Directe planschade heeft betrekking op schade die een eigenaar lijdt doordat de gebruiks- en bebouwingsmogelijkheden op zijn eigen perceel worden beperkt. Als voorbeeld kan genoemd worden een perceel met voorheen een gemengde bestemming woon/winkel die onder het nieuwe bestemmingsplan uitsluitend een woonbestemming heeft gekregen.

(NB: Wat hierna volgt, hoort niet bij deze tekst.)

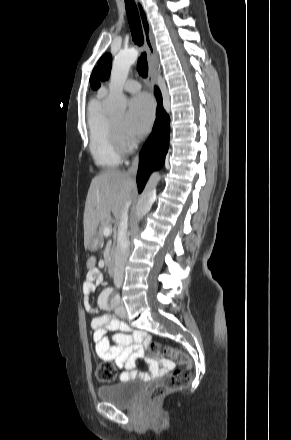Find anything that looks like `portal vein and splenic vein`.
Returning <instances> with one entry per match:
<instances>
[{
	"label": "portal vein and splenic vein",
	"mask_w": 291,
	"mask_h": 440,
	"mask_svg": "<svg viewBox=\"0 0 291 440\" xmlns=\"http://www.w3.org/2000/svg\"><path fill=\"white\" fill-rule=\"evenodd\" d=\"M112 234V228H111V226L109 227V226H106L105 227V229H104V235H106V236H110Z\"/></svg>",
	"instance_id": "portal-vein-and-splenic-vein-1"
}]
</instances>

De meeste planschadeclaims hebben betrekking op indirecte planschade.
Planschadeprocedure
Is men van mening dat er sprake is van planschade, dan kan men een planschadeprocedure opstarten. Per 1 juli 2008 is een nieuwe wet op de ruimtelijke ordening (Wro) van kracht geworden. Een van de doelen van deze wet is om de planschadeprocedures in tijd gemeten te bekorten. Tot die tijd duurde zo een procedure al gauw vijf jaren. Of dit een haalbare kaart zal zijn moet afgewacht gaan worden, een van de grootste problemen wordt gevormd door het feit dat veelvuldig adviescommissies worden ingeschakeld, vanwege hun deskundigheid, maar deze commissies hebben geen tijdslimiet waarbinnen ze hun advies moeten uitbrengen.